The Bears have a storied history of elite play at the middle linebacker position. Dick Butkus struck fear into the hearts of opposing offenses as one of the game’s original enforcers throughout the ’60s. Mike Singletary led one of the league’s greatest defenses during the ’80s. Brian Urlacher was the epitome of excellence for playing linebacker in the Tampa 2 scheme after the turn of the century. The Bears’ front office hopes Tremaine Edmunds, whom they signed to a four-year, $72 million deal this offseason, will be able to fill the shoes of the legends that came before him.

Edmunds runs a blistering 4.5-second 40-yard-dash at 250 pounds. It is not hard to see shades of Urlacher when watching Edmunds patrol the middle of the field, as very few players of their size have been able to move as fluidly as they can. His physical characteristics have never been questioned, but the same cannot be said about his ability to consistently translate that athleticism to the gridiron.

At his best, he can take over a game as a sideline-to-sideline thumper. At his worst, he can get neutralized by opposing offenses by being schemed out of plays.

Edmunds has to improve his consistency to continue ascending and join the upper echelon of linebackers. With that said, there is reason to believe we have not yet seen the best he has to offer. He has been a force against the run every year of his career but significantly improved in pass coverage this season. In fact, Pro Football Focus graded him as the top-ranked linebacker in coverage and named him the Bills most improved player in 2022.

The positional value of the off-the-ball linebacker spot has been hotly debated since Roquan Smith became the center of trade conversations ahead of last season. The role might not be as important as having a lockdown cornerback or game-wrecking pass-rusher, but elite play at linebacker is essential to the success of a 4-3 defense.
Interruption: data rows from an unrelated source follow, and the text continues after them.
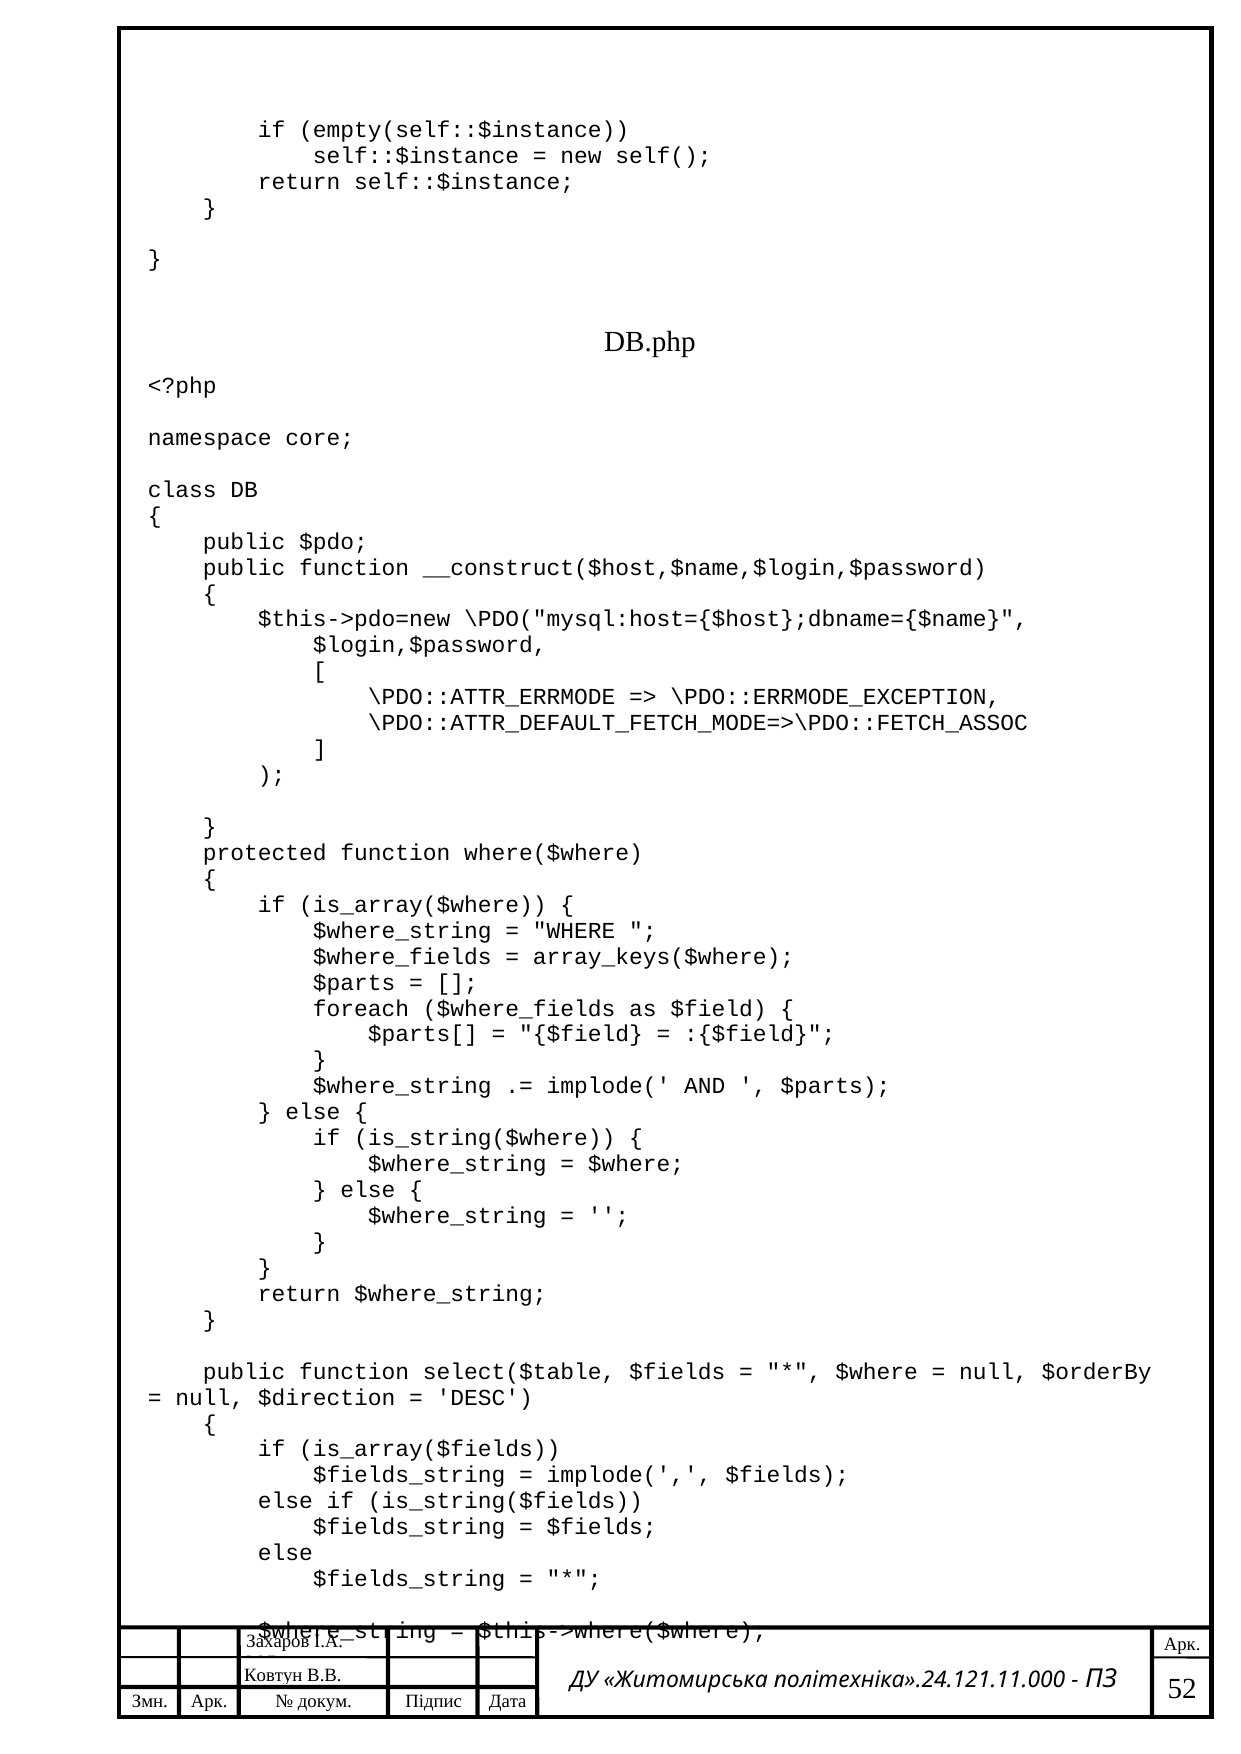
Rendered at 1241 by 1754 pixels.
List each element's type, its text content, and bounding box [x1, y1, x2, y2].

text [148, 374, 1152, 1645]
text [148, 118, 1152, 274]
text DB.php [148, 324, 1152, 358]
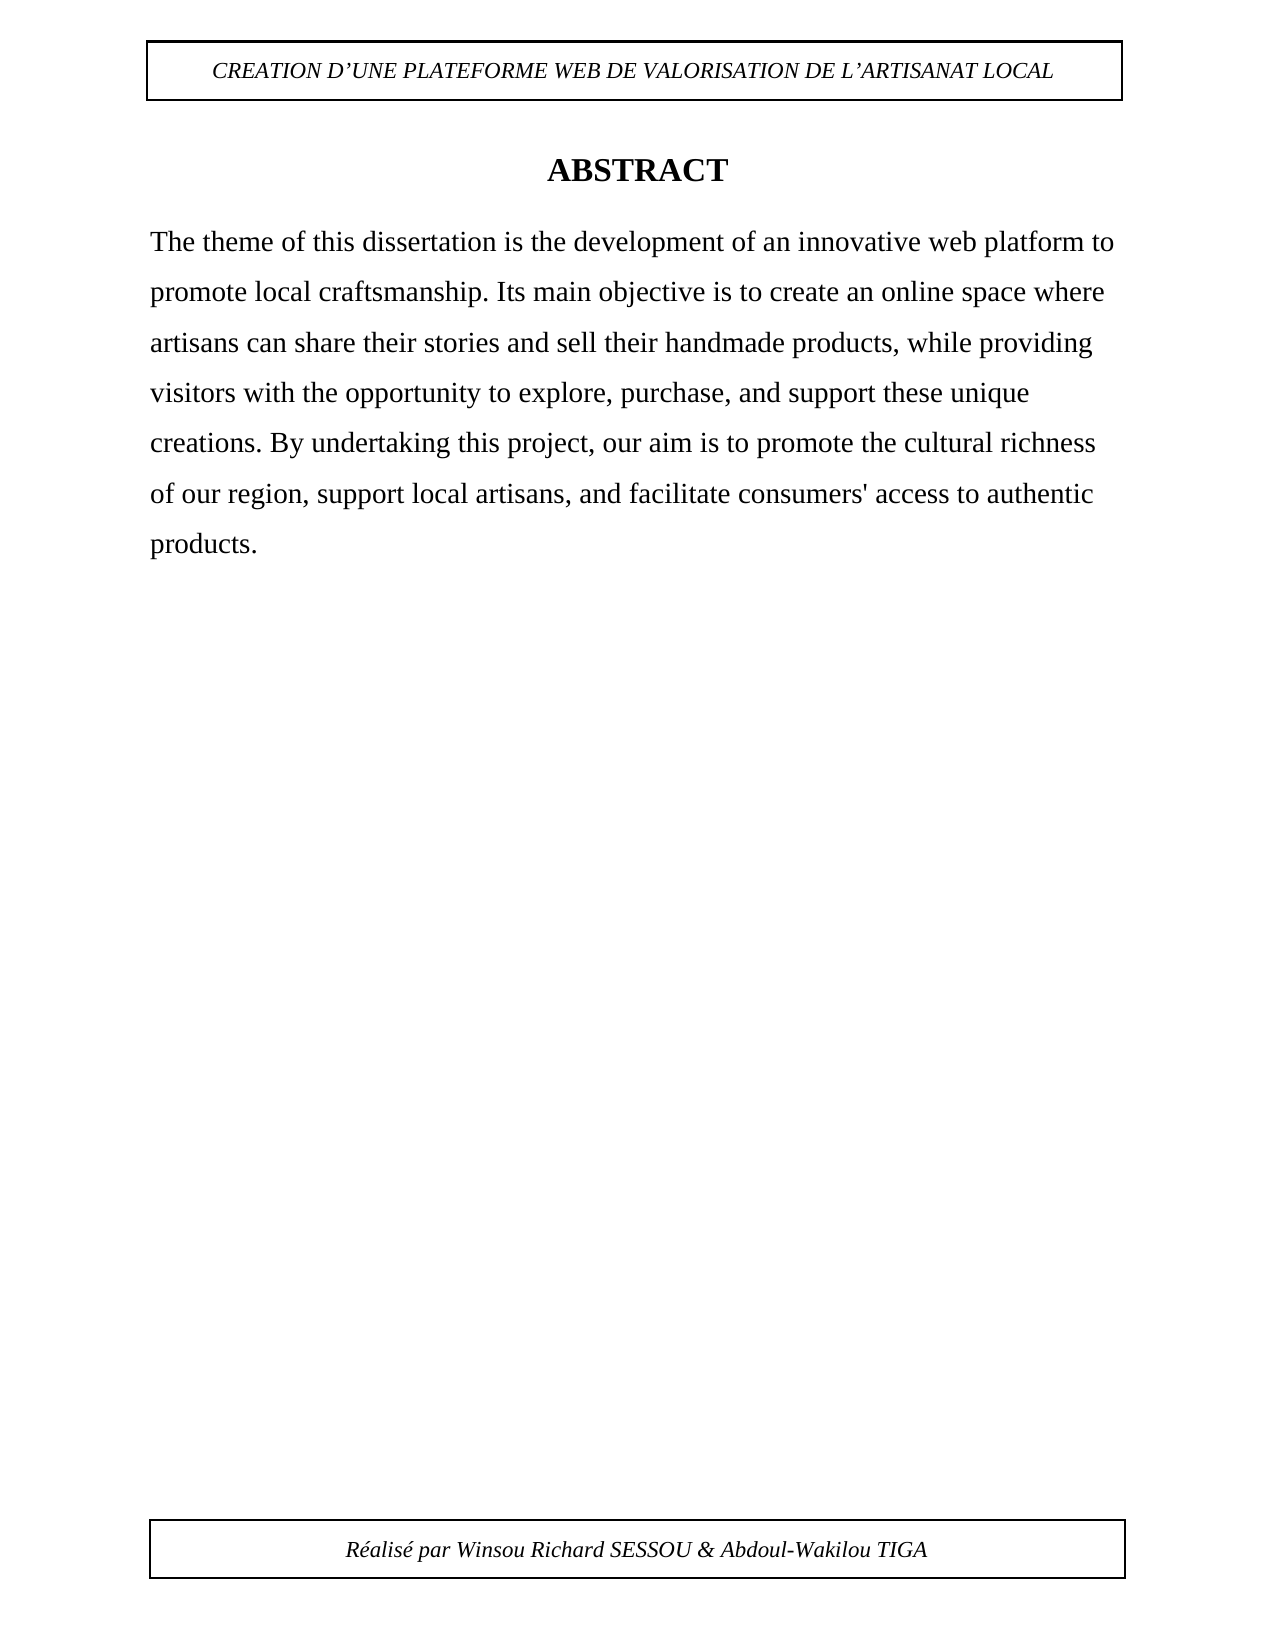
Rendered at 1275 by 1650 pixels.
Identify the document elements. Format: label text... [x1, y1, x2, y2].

text ABSTRACT [150, 150, 1125, 188]
text The theme of this dissertation is the development of an innovative web platform to promote local craftsmanship. Its main objective is to create an online space where artisans can share their stories and sell their handmade products, while providing visitors with the opportunity to explore, purchase, and support these unique creations. By undertaking this project, our aim is to promote the cultural richness of our region, support local artisans, and facilitate consumers' access to authentic products. [150, 224, 1125, 559]
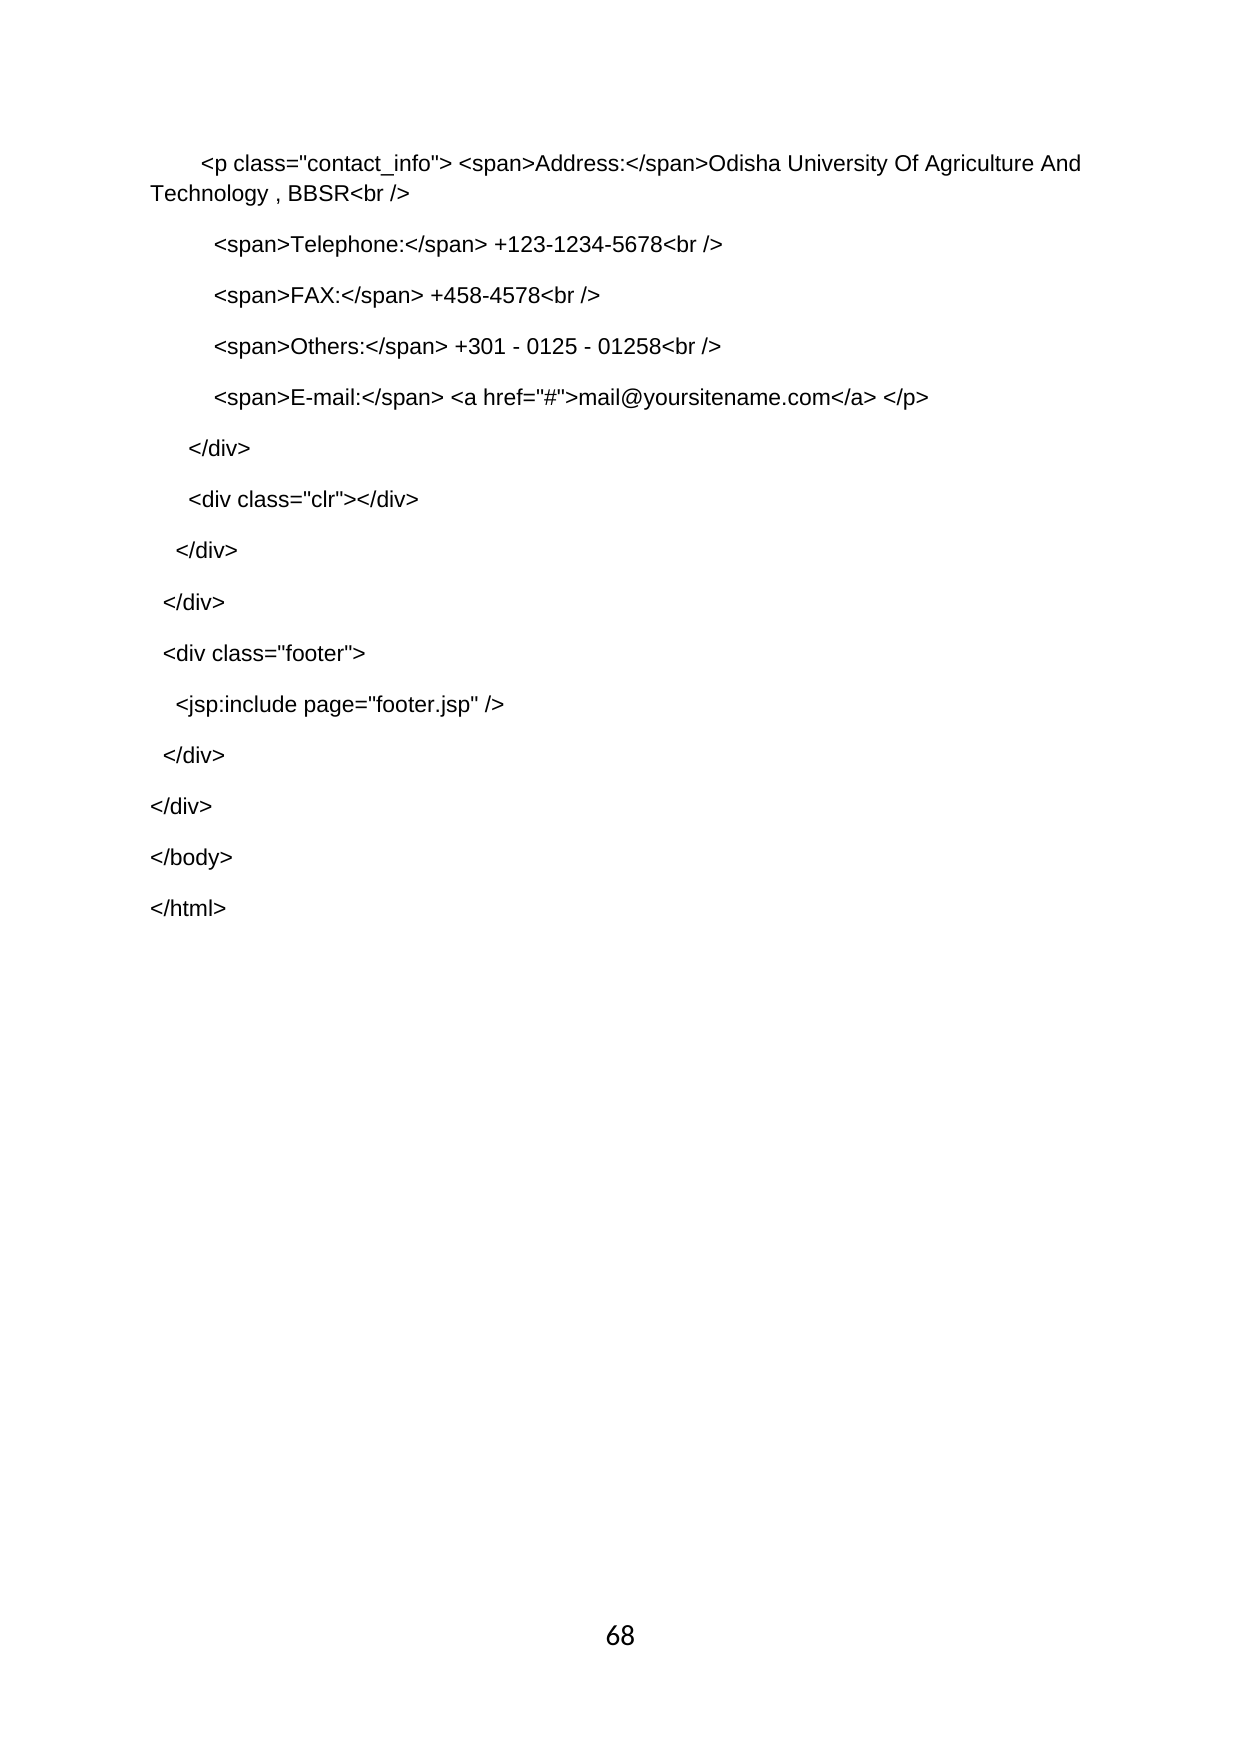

Matt Eberflus clearly understands the importance of having an elite linebacker on the second level of his defense, and he could be invaluable to Edmunds’ development. He helped Shaquille Leonard become one of the league’s top linebackers during his time in Indianapolis and will look to provide the same impact to Edmunds.

Smith instilled hope that he could be the next big thing at middle linebacker, but his time in Chicago got cut short due to having irreconcilable differences with Chicago’s front office. While he was impactful during his first four years in the Windy City, he never achieved the same level of greatness as the legends that paved the way for him. It will be difficult for Edmunds to achieve that status, but the Bears could do far worse than investing in him, as he has all the tools to reach his incredible potential if he proves to be a perfect fit for Chicago’s scheme.